Сила обстоятельств: Мемуары | страница 29



Бост вернулся из Америки, куда его посылала газета «Комба» готовить репортажи: он ликовал. Лиза обручилась с одним американским военнослужащим и собиралась к нему в Соединенные Штаты; ей не терпелось бежать из Франции, где у нее не было будущего и где она голодала. Сартр тоже снова готовился отправиться в Нью-Йорк. В январе он встретил там молодую женщину, наполовину разведенную с мужем и, несмотря на блестящее положение, не слишком удовлетворенную своей жизнью. Они друг другу понравились, очень понравились. Узнав о моем существовании, она решила, что, когда он вернется во Францию, они друг друга забудут, но Сартр слишком привязался к ней, чтобы согласиться с этим. Из Парижа он написал ей, и она ответила.

Чтобы вновь увидеть ее, он добился приглашения американских университетов и 12 декабря сел на «Либерти шип».

Мне очень хотелось уехать из Парижа. Со снабжением по-прежнему было плохо; в маленьких ресторанчиках, куда я ходила, мне не удавалось поесть досыта. Я не знала, где найти место для работы: в моей комнате было холодно, в кафе «Флора» слишком многие меня знали. После создания «Тан модерн», редакция которого находилась в издательстве «Галлимар», мы посещали бар по соседству — «Пон-Руаяль»; в этом золотистом полуподвале было тепло и тихо, но неудобно писать на служивших столами бочках. «Альянс франсез»[5] пригласила меня читать лекции в Тунисе и Алжире, только на этот раз комиссия по культурным связям не облегчала мне поездку: для меня никогда не находилось места ни на пароходах, ни на самолетах, впрочем, весьма редких, направлявшихся в Тунис.

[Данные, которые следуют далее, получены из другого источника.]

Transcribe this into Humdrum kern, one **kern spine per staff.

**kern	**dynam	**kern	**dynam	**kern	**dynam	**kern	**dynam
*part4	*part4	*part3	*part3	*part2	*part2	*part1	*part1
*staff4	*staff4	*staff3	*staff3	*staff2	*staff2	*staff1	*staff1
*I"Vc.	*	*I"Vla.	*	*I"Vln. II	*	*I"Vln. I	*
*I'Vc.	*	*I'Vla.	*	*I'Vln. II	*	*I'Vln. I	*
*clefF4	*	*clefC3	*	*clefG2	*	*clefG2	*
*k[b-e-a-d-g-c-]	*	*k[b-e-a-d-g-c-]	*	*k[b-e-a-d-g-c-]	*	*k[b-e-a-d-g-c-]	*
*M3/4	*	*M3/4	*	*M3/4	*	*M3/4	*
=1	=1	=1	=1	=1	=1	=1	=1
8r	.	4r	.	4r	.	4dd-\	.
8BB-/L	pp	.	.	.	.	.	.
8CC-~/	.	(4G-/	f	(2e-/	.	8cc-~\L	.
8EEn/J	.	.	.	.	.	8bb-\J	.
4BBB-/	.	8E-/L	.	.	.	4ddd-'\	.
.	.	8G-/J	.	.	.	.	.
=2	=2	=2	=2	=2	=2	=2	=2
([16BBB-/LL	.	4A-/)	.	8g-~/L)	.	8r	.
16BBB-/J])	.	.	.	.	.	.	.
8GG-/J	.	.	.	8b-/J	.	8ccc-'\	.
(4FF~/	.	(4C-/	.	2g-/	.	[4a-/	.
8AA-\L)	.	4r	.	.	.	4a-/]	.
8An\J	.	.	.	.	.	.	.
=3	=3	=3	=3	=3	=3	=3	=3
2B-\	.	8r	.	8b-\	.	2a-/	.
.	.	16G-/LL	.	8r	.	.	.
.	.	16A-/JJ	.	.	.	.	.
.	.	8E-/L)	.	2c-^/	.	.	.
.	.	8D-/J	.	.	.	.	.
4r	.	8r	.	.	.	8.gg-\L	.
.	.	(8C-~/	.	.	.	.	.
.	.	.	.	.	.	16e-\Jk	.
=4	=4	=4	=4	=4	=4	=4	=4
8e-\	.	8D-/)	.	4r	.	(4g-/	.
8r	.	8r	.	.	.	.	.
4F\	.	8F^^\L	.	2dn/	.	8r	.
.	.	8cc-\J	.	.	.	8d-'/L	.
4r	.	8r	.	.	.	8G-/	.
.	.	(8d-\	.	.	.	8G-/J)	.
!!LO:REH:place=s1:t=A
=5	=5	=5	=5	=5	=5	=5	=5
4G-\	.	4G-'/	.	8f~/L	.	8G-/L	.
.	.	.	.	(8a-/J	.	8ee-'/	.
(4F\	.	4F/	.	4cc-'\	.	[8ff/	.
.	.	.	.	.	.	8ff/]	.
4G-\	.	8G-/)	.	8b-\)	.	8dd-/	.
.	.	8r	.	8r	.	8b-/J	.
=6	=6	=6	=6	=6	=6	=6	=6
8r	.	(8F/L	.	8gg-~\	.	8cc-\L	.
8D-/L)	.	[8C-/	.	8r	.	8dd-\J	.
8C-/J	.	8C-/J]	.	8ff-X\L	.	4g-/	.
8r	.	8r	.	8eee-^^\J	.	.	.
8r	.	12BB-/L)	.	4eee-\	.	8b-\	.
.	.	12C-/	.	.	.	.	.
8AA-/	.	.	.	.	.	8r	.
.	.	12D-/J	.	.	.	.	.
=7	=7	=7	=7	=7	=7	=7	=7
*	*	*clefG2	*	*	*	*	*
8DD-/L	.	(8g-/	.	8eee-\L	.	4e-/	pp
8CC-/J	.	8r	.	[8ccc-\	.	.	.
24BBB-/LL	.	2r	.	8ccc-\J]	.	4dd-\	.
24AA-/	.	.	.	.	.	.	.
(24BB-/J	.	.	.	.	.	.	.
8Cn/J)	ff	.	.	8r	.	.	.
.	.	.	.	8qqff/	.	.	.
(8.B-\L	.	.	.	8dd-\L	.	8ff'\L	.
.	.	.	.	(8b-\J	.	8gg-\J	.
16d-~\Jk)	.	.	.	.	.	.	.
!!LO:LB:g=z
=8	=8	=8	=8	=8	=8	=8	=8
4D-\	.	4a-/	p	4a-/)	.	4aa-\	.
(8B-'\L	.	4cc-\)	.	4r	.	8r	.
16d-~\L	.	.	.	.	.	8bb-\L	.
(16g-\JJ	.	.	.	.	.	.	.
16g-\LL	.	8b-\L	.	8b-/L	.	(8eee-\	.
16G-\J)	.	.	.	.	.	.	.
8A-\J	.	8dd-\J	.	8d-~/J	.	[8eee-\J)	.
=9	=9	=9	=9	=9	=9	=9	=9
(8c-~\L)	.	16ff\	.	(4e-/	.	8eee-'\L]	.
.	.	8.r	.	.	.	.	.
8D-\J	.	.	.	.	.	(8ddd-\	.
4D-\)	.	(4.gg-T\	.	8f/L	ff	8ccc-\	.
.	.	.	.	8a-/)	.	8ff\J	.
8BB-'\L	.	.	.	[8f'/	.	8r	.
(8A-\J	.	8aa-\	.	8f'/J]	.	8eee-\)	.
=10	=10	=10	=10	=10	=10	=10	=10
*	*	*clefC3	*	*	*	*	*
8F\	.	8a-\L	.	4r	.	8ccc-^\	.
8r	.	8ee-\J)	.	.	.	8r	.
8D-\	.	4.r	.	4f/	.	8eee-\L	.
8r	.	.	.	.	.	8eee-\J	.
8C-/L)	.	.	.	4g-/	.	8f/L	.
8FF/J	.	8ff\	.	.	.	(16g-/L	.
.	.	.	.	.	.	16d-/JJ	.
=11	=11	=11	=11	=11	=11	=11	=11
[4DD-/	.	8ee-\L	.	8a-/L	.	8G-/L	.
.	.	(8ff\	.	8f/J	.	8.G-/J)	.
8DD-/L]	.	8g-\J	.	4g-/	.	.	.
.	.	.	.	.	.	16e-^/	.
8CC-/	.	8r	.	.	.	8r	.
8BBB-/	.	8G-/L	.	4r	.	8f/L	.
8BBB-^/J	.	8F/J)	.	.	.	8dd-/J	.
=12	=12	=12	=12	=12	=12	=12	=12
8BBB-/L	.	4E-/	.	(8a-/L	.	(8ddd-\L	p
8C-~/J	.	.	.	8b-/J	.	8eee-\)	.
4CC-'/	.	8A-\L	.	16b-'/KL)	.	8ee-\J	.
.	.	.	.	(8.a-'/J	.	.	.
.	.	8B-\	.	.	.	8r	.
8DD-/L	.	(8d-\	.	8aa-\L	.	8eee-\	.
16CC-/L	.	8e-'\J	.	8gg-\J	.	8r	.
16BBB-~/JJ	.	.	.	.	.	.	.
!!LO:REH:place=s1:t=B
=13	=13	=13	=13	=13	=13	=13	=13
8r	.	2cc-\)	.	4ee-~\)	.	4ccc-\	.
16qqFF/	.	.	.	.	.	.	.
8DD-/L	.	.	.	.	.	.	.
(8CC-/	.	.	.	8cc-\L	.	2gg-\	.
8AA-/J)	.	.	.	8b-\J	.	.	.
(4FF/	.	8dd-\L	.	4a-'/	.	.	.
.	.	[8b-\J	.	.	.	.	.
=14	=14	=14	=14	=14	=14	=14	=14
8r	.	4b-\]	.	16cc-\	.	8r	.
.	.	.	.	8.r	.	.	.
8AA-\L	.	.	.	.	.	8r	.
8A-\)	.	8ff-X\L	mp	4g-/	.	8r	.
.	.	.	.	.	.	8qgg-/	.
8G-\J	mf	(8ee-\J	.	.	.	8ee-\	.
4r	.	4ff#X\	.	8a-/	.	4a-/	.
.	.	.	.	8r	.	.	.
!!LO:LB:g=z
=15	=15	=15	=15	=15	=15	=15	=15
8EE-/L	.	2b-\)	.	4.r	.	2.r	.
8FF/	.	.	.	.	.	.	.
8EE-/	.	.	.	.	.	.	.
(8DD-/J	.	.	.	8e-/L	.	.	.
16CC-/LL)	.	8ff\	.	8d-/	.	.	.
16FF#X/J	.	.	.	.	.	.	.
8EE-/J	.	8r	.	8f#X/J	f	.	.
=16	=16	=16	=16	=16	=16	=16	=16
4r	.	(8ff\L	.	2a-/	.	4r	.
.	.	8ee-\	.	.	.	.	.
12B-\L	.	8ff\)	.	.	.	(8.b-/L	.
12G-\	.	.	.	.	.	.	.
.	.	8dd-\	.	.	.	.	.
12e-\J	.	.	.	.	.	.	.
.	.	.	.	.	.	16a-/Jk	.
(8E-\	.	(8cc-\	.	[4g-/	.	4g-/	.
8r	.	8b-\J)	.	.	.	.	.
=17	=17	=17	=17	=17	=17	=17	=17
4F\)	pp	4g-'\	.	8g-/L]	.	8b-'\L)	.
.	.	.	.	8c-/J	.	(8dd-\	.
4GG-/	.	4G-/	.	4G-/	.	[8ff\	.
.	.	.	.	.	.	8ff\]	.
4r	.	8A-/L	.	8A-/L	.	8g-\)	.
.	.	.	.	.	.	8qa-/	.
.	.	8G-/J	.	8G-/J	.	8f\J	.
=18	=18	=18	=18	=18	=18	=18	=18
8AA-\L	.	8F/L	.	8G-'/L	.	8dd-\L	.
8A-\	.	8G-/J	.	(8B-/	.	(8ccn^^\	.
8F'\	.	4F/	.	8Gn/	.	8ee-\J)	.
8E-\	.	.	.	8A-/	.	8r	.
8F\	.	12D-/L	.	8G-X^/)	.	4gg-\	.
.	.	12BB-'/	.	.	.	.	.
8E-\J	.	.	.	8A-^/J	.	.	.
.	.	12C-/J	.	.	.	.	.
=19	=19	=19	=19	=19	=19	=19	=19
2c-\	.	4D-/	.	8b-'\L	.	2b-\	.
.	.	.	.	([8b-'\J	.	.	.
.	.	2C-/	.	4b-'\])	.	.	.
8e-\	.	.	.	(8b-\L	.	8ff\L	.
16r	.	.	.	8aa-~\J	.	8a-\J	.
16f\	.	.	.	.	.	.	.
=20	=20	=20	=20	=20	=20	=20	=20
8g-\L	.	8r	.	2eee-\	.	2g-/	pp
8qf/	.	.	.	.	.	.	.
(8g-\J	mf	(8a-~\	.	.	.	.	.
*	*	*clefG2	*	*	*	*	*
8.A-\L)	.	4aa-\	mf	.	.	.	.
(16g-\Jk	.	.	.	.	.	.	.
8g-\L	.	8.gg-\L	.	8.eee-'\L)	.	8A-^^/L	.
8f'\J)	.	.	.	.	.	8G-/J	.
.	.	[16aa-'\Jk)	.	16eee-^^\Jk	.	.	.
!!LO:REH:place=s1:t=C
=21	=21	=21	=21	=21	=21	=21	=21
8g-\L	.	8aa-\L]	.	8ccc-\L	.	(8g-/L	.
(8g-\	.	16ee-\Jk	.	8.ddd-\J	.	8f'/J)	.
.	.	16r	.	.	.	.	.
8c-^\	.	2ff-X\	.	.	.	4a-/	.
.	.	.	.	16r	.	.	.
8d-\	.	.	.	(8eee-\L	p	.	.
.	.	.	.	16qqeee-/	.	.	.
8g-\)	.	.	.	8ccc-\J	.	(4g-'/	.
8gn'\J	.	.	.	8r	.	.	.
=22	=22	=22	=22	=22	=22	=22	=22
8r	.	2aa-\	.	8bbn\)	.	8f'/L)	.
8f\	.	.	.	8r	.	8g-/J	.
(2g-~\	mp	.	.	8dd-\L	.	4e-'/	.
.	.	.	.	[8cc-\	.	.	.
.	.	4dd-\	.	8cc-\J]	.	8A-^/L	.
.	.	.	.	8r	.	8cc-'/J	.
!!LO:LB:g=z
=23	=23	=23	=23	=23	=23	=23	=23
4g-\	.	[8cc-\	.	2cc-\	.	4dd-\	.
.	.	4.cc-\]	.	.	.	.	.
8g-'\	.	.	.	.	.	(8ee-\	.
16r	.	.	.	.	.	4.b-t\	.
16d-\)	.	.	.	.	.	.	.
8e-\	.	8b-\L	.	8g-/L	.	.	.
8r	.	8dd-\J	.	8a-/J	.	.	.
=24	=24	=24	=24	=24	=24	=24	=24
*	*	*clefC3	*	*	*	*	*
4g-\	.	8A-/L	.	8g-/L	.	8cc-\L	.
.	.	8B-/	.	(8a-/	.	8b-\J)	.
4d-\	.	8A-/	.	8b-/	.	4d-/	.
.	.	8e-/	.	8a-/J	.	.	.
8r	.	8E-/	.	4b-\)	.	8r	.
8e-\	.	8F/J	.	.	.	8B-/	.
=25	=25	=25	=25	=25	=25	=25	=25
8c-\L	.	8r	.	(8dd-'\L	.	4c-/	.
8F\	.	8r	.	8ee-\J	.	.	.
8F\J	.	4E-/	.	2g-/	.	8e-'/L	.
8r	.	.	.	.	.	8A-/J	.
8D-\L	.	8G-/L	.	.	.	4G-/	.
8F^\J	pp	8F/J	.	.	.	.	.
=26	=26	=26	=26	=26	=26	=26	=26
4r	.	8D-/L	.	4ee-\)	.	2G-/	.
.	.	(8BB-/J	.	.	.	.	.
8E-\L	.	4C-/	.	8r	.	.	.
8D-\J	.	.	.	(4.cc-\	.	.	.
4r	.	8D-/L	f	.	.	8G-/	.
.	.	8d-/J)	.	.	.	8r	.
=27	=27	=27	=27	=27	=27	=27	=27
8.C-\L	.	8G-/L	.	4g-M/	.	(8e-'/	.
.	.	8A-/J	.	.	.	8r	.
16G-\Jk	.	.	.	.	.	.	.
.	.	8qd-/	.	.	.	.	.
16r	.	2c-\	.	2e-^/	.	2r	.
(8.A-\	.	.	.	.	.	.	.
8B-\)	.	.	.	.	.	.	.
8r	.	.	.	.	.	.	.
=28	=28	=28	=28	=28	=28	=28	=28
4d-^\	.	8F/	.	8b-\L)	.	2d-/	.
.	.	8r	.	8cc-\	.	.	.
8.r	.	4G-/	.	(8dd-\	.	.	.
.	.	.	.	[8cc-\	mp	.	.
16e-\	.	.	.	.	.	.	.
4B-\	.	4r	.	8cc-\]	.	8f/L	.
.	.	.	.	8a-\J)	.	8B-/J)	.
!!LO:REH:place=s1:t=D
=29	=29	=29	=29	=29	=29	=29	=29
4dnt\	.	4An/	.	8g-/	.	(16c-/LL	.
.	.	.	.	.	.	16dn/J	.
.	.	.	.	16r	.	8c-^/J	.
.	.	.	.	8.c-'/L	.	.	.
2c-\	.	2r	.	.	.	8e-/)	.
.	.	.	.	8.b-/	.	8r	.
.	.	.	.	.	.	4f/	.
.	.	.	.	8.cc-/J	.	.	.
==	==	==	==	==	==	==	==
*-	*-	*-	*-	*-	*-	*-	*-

Я присутствовала на генеральной репетиции «Братьев Карамазовых»: Витольд играл Ивана, Дюфило — Смердяко-ва, Казарес была прекрасной Грушенькой. Я часто встречалась с Камю. Однажды после того, как мы поужинали вдвоем у «Липпа» и посидели в баре «Пон-Руаяль» до самого закрытия, он купил бутылку шампанского, и мы выпили ее в «Луизиане», проговорив до трех часов утра. В силу того, что я была женщиной и, следовательно, — так как он был феодалом — не совсем ровней, ему случалось душевно доверяться мне: он давал мне читать пассажи из своих блокнотов, рассказывал о личных проблемах. Камю часто возвращался к занимавшей его теме: надо бы когда-нибудь написать правду! Дело в том, что между жизнью и творчеством у него существовала пропасть, более глубокая, чем у других. Когда мы выходили вместе, пили, беседовали, смеялись до глубокой ночи, он бывал забавным, циничным, слегка вульгарным и очень вольным в речах; он признавался в своих переживаниях, поддавался своим порывам. В два часа утра он мог сесть в снег на краю тротуара и с пафосом рассуждать о любви: «Надо выбирать: это длится или пылает. Вся драма в том, что это не может длиться и пылать одновременно!» Мне нравился «неуемный жар», с каким он отдавался жизни и удовольствиям, нравилась его величайшая любезность: в ту пору, когда Бост был военным корреспондентом, каждый раз, получая от него телеграмму, Камю звонил Ольге. Между тем в редакции ему ставили в упрек высокомерие и резкость. Во время серьезных дискуссий он замыкался, делался напыщенным, аргументам противопоставлял благородные фразы, возвышенные чувства, умело подаваемый праведный гнев. С пером в руке он становился непреклонным моралистом, в котором я никак не узнавала нашего веселого ночного товарища. Он понимал, что его общественное лицо совсем не совпадает с его личной сутью, и порой это его смущало.